Audi in Formula E: dalla vittoria a Pechino al congedo a Berlino
Audi chiude la sua avventura in Formula E con una vittoria a Berlino, dopo sette anni di successi e innovazioni.

Un’esperienza di successo e innovazione
Audi ha concluso la sua partecipazione alla Formula E con un’ultima vittoria di Lucas Di Grassi a Berlino, segnando la fine di un’esperienza durata sette anni. Dalla prima vittoria a Pechino nel 2014, la casa automobilistica tedesca ha lasciato un’impronta indelebile nel campionato delle monoposto elettriche, con 1.380 punti conquistati in 84 gare. La tecnologia sviluppata per le vetture è stata utilizzata anche in contesti diversi, come la Dakar, dove l’Audi RS Q e-tron ha dimostrato la sua versatilità. La collaborazione con Schaeffler per la messa a punto del propulsore è rimasta un pilastro della strategia tecnica di Audi.
Un percorso di crescita e successi
La stagione iniziale del 2014 ha visto Di Grassi chiudere al terzo posto con un successo e sei podi, mentre il team Audi Sport Abt, con Daniel Abt come compagno di squadra, ha conquistato il terzo posto nella classifica Costruttori. La monoposto Abt Schaeffler FE01, con un motore elettrico da 231 CV e una batteria agli ioni di litio, è stata una delle protagoniste della stagione. Il team Envision Virgin Racing, con le vetture fornite da Audi, ha conquistato tre vittorie, dimostrando la competitività della monoposto. La monoposto, con la sua livrea bianco, nera e verde, ha conquistato due vittorie con Di Grassi e due con Daniel Abt.

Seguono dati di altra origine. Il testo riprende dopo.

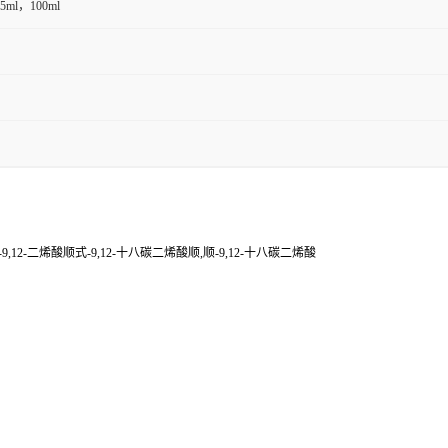
5ml，100ml
9,12-二烯酸顺式-9,12-十八碳二烯酸顺,顺-9,12-十八碳二烯酸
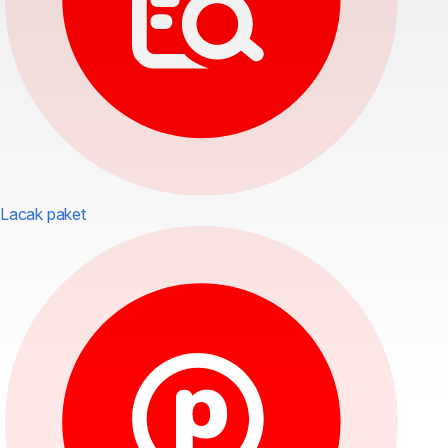
Lacak paket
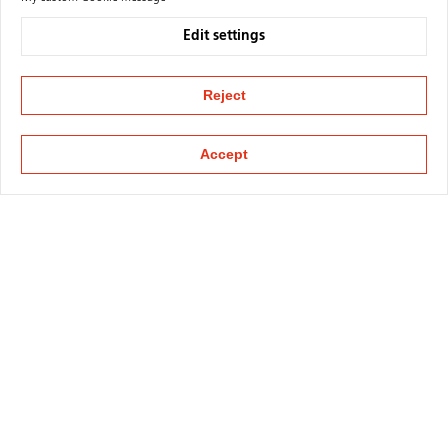
Edit settings
Reject
Accept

La quinta stagione ha visto l’introduzione della nuova monoposto e-tron FE05, con una batteria da 54 kWh che permetteva di coprire l’intero E-Prix senza fermate ai box. L’ingresso di Allan McNish come team principal ha ulteriormente rafforzato la leadership di Audi nel motorsport elettrico. In sette anni di partecipazione, Audi ha conquistato 1.380 punti in campionato, con 84 gare disputate. La sesta stagione, segnata dalla pandemia di Covid-19, ha visto il campionato interrompersi nel febbraio 2026. Nonostante le difficoltà, Audi ha continuato a competere con determinazione, chiudendo sesta sia nella classifica piloti che in quella Costruttori. La stagione 2026 ha visto il congedo di Audi dal campionato, con un’ultima vittoria di Di Grassi a Berlino. La tecnologia sviluppata per le monoposto elettriche è stata poi utilizzata per la sfida nel deserto dell’Arabia Saudita.
L’eredità di Audi nella Formula E rimane un esempio di innovazione, impegno e successo nel mondo delle corse automobilistiche. La casa dei Quattro anelli ha contribuito in modo determinante alla crescita del campionato delle monoposto elettriche, lasciando un segno indelebile con vittorie, innovazioni tecnologiche e un impegno costante per la mobilità green. La sua partecipazione ha segnato un’importante pagina nella storia del motorsport elettrico.